Blender AgX in darktable (proof of concept)

If this is what a particular user want I don’t see a huge problem with it, but I still feel a bit weird having it turned on by default.

The thing is, why are we able to “linearize” it by using a power curve? Isn’t this amazing?

We start with linear data, then we apply a log curve, and then the sigmoid. If we want to “linearize” it, why not apply the inverse sigmoid, and then inverse log curve? In actual practice, we apply an additional power curve, and we say that we “linearized” it.

My personal answer is that, the picture is formed at this state by us “pretending” the picture is designed for a particular display. Under this assumption, we are able to call the power curve an EOTF. It doesn’t have to be a power curve, if we pretend it’s for sRGB piecewise transfer function, we can apply the piecewise EOTF, it’s completely fine.

Troy even has an idea that we can just “pretend” the result is in HLG, and straight up apply HLG EOTF to “linearize” it to be a Rec.2100 “HDR” picture.

If you completely throw away the “target display” meaning of it, then it just doesn’t make sense anymore why we can “linearize” the picture with a power curve.

If we enforce the meaning behind the “linearization”, the “keep pivot on identity line” feature really is dynamically changing the native state that the picture is formed in.

Again, I don’t think it’s “wrong”, I just think it’s weird to be set as default.

I think it’s reasonable to say that the parameters work together, so parameters would influence each other’s results. I don’t think this would really be an issue.

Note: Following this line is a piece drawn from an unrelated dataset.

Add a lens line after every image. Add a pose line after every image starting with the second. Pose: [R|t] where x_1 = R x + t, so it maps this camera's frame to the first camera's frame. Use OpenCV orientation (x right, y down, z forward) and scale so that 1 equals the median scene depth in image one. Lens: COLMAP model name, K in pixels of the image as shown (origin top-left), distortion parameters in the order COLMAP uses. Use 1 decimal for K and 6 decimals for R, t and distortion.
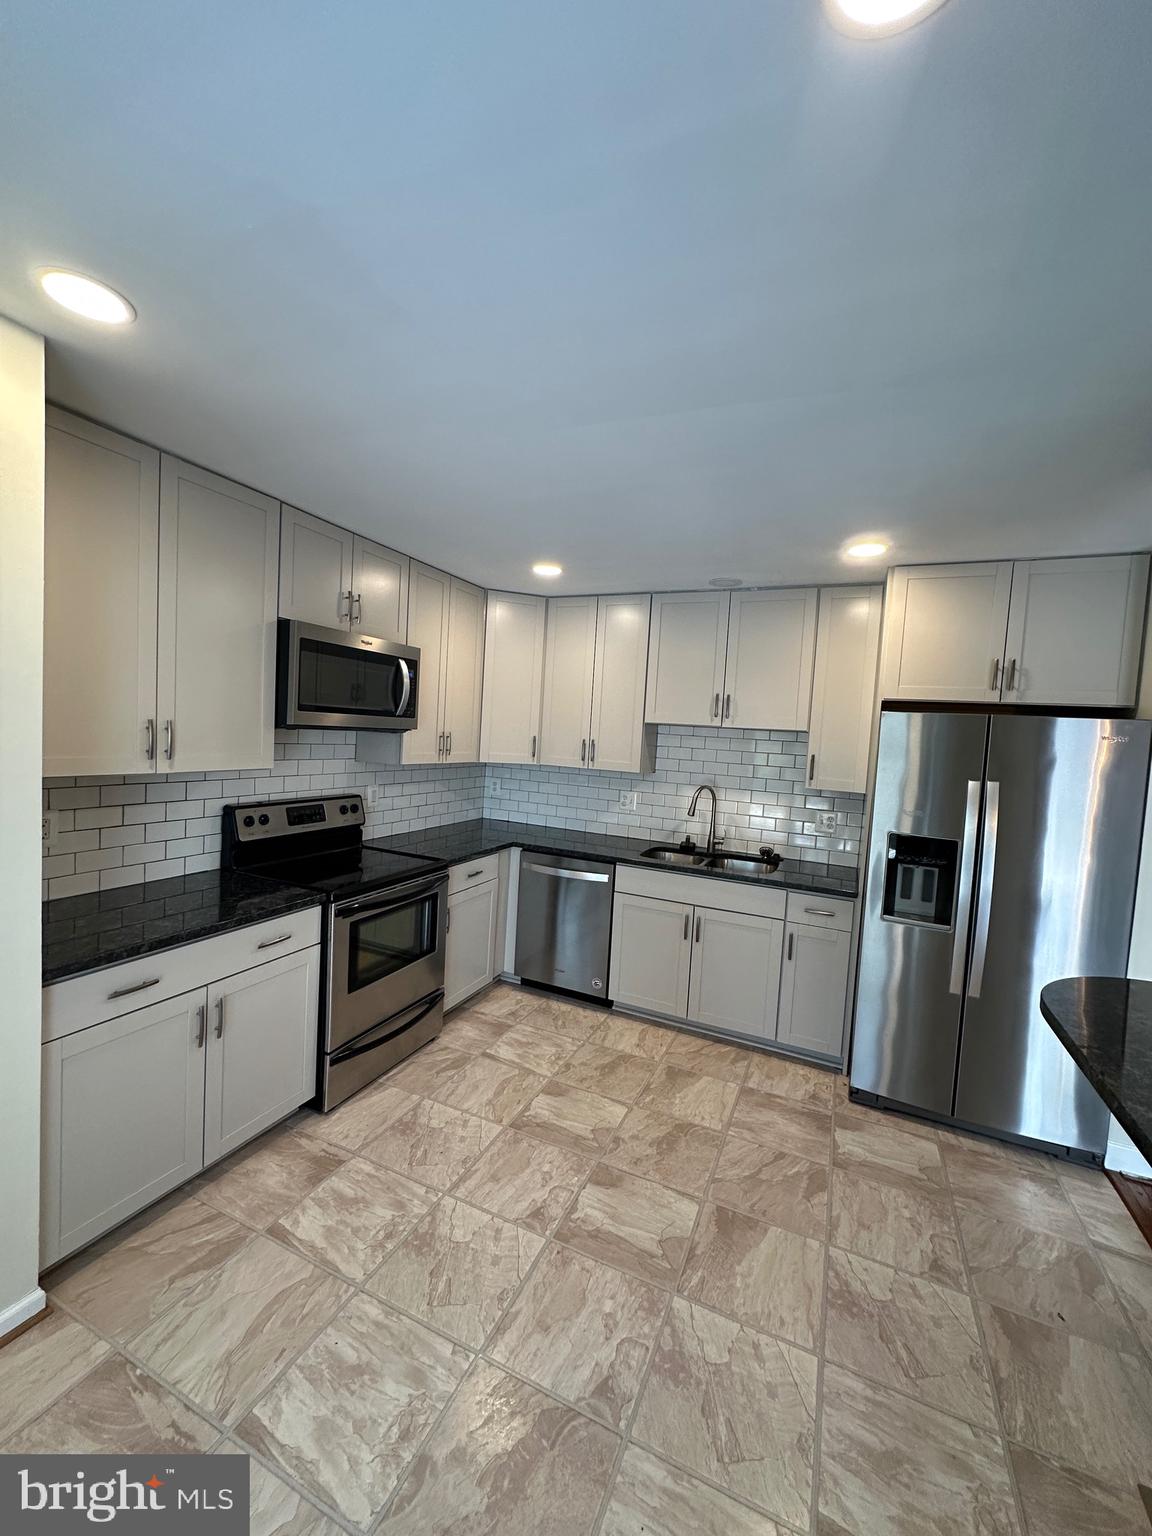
lens RADIAL K [[610.2, 0, 576.1], [0, 610.2, 764.8], [0, 0, 1]] dist [-0.000140, 0.000285]
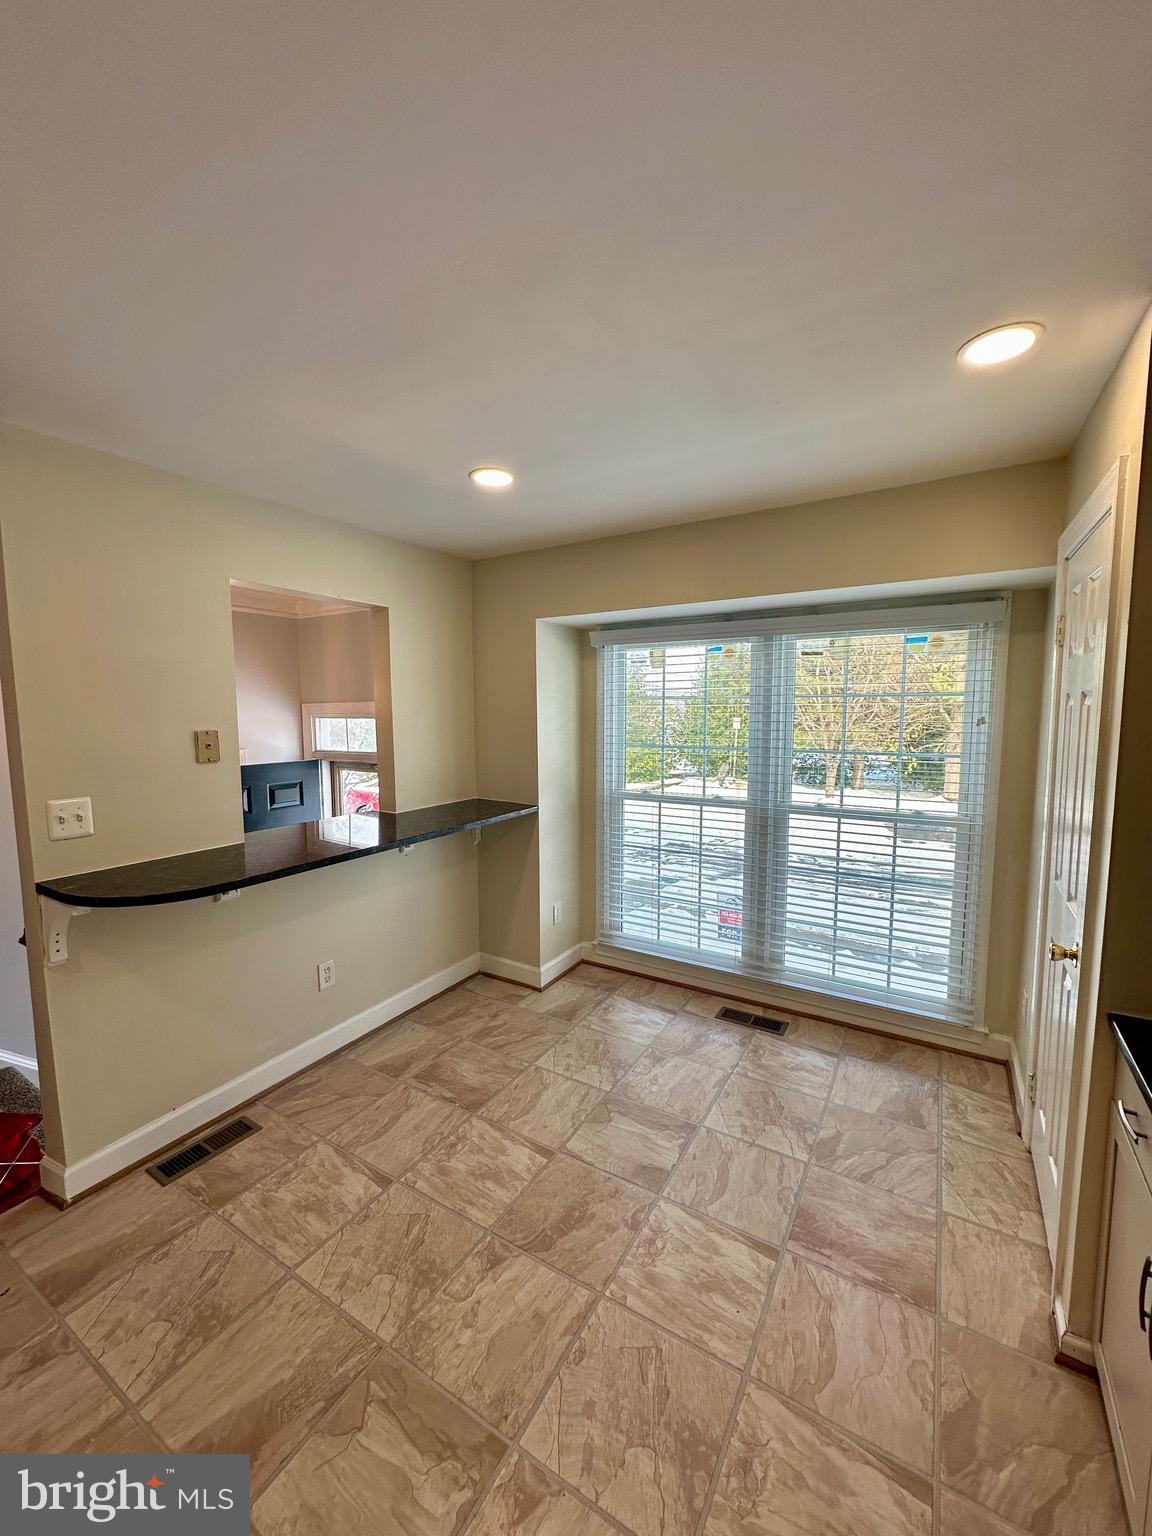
lens RADIAL K [[610.2, 0, 576.3], [0, 610.2, 763.9], [0, 0, 1]] dist [-0.000140, 0.000285]
pose [[-0.991639, -0.065859, 0.110973, -0.047364], [-0.047866, 0.986337, 0.157634, -0.035322], [-0.119838, 0.151004, -0.981242, 0.526257]]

Also, I don’t think people should touch the exposure range too often, at some corner cases people might need to turn the max exposure down because the RAW footage has hardware sensor clipping issue below the default +6.5 stop max. For other cases I really don’t think people should use the picker to do the auto exposure range thing. Like what Troy posted in the comment you linked to, perceptual “whiteness” can occur at any code value, you don’t need to put the max of the original data to the max of the picture code value to make it “white”.

That’s exactly why I think “keeping the curve an S shape” is a weird requirement.